### What this task involves
Leaving the pictures aside, repeat every line below exactly.

*** Opening Supplied material ***

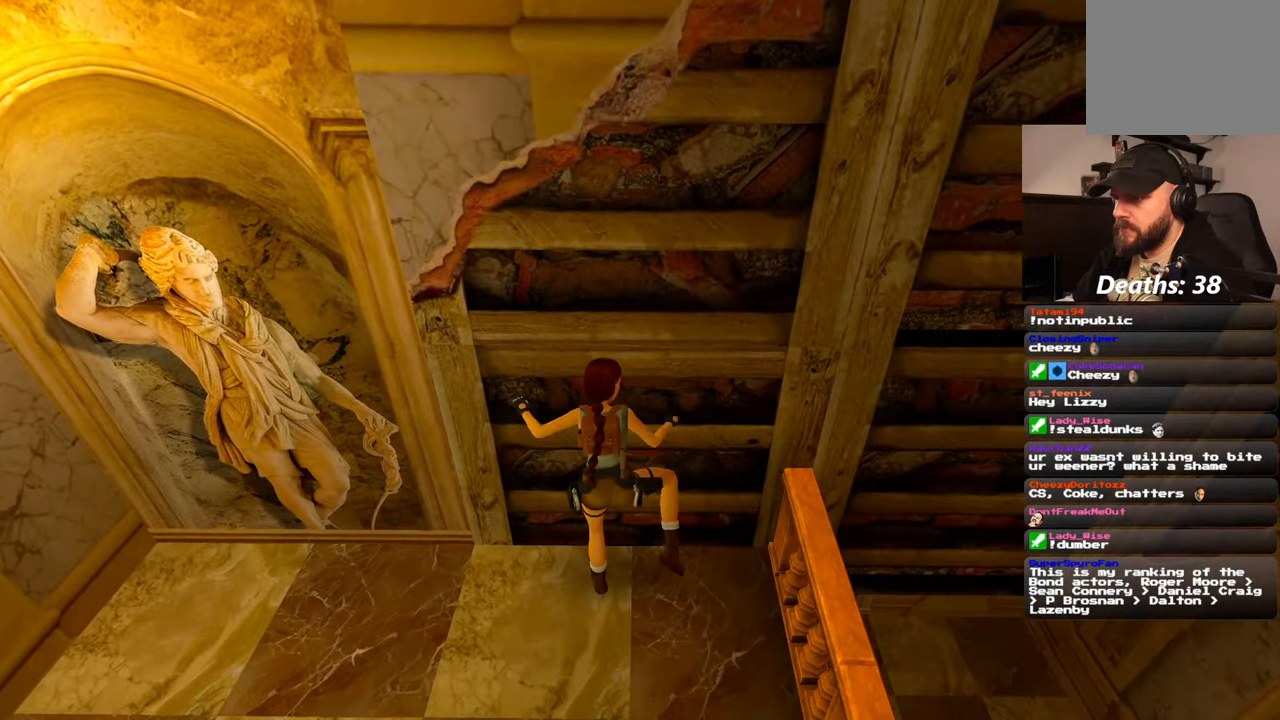
{"dt_ms": 500, "buttons": ["R2"], "left_stick": "up", "right_stick": "center", "events": []}
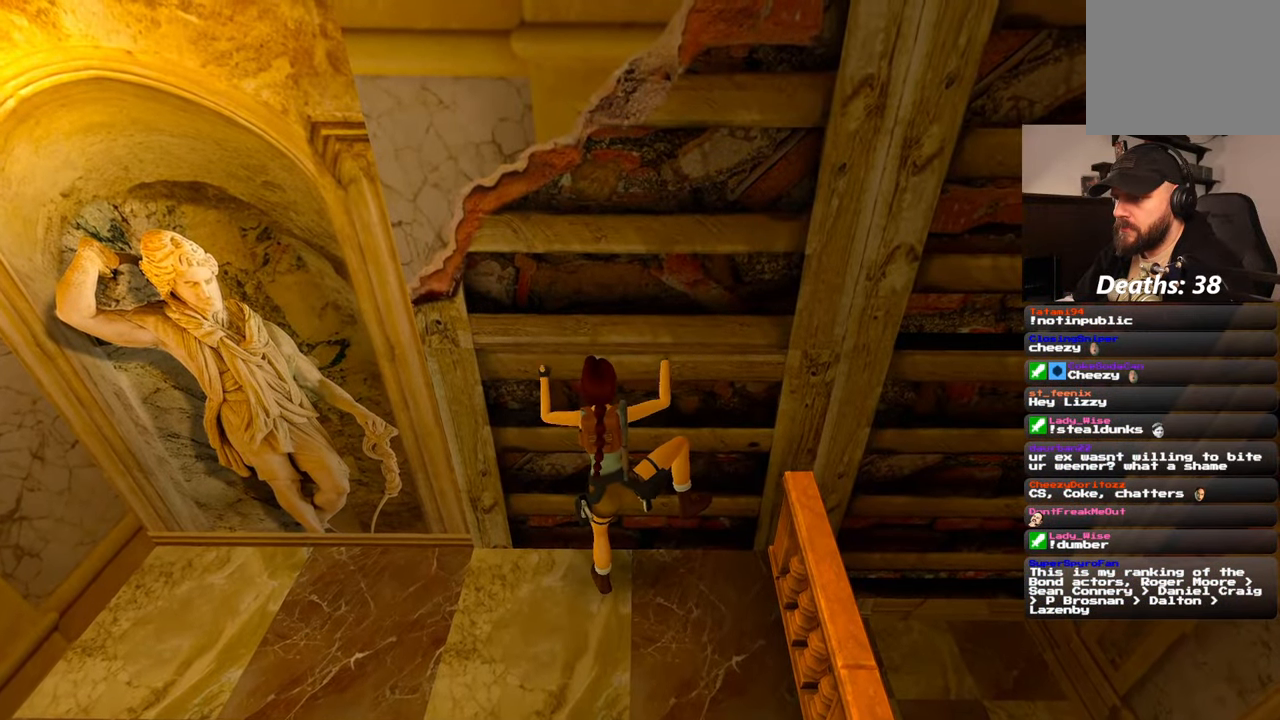
{"dt_ms": 500, "buttons": ["R2"], "left_stick": "up", "right_stick": "up", "events": [[434, "right_stick", "up"]]}
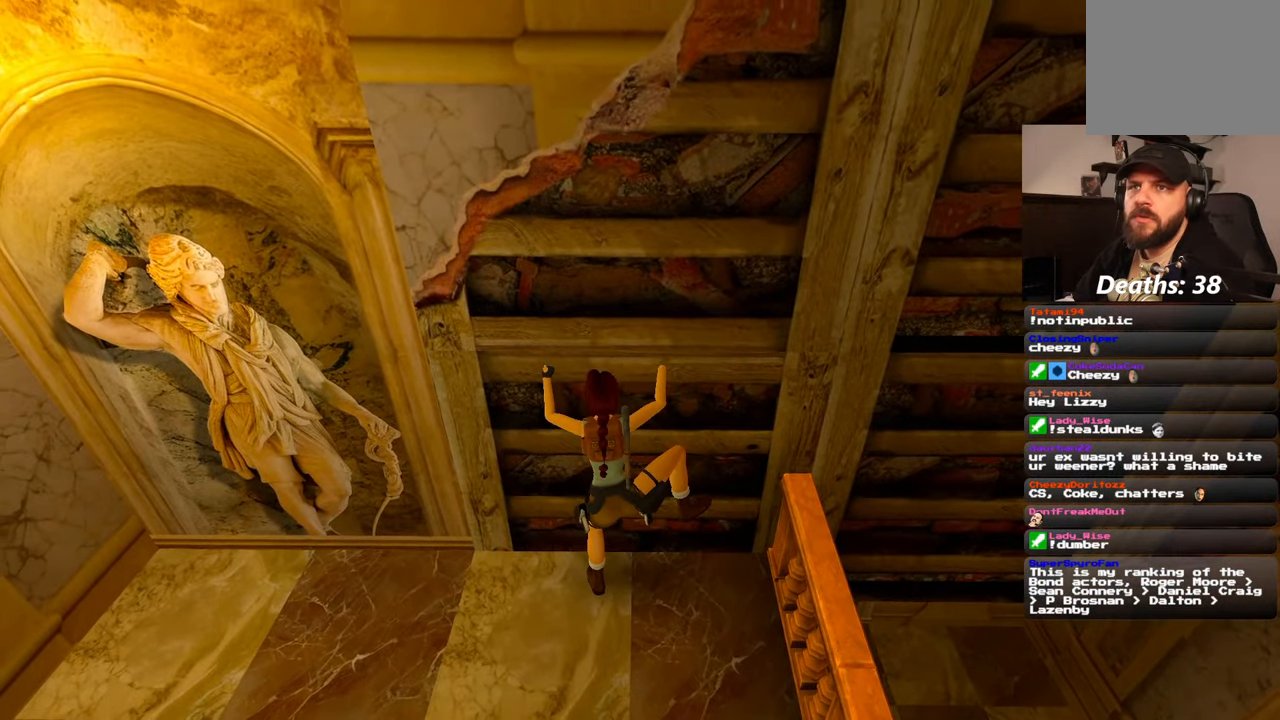
{"dt_ms": 500, "buttons": ["R2"], "left_stick": "up", "right_stick": "up", "events": []}
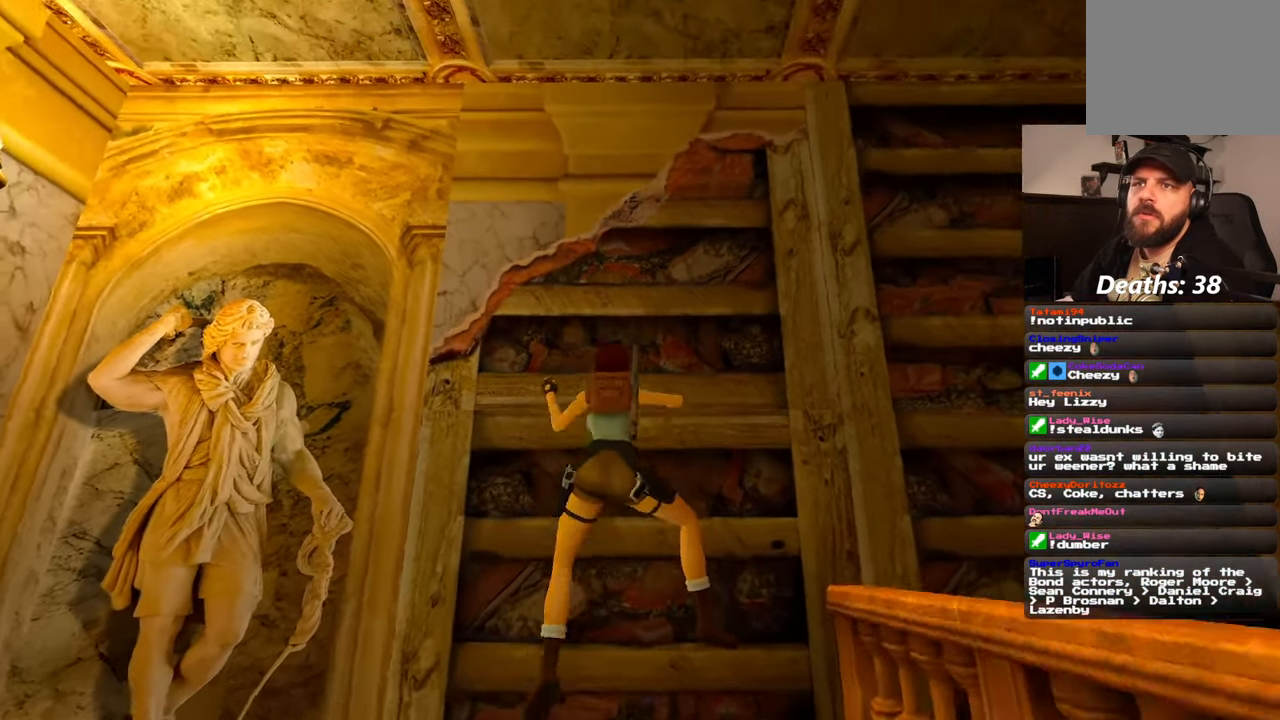
{"dt_ms": 500, "buttons": ["R2"], "left_stick": "up", "right_stick": "center", "events": [[184, "right_stick", "center"]]}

*** Closing Supplied material ***

### Result for this exercise
{"dt_ms": 500, "buttons": ["R2"], "left_stick": "up", "right_stick": "center", "events": []}
{"dt_ms": 500, "buttons": ["R2"], "left_stick": "up", "right_stick": "up", "events": [[434, "right_stick", "up"]]}
{"dt_ms": 500, "buttons": ["R2"], "left_stick": "up", "right_stick": "up", "events": []}
{"dt_ms": 500, "buttons": ["R2"], "left_stick": "up", "right_stick": "center", "events": [[184, "right_stick", "center"]]}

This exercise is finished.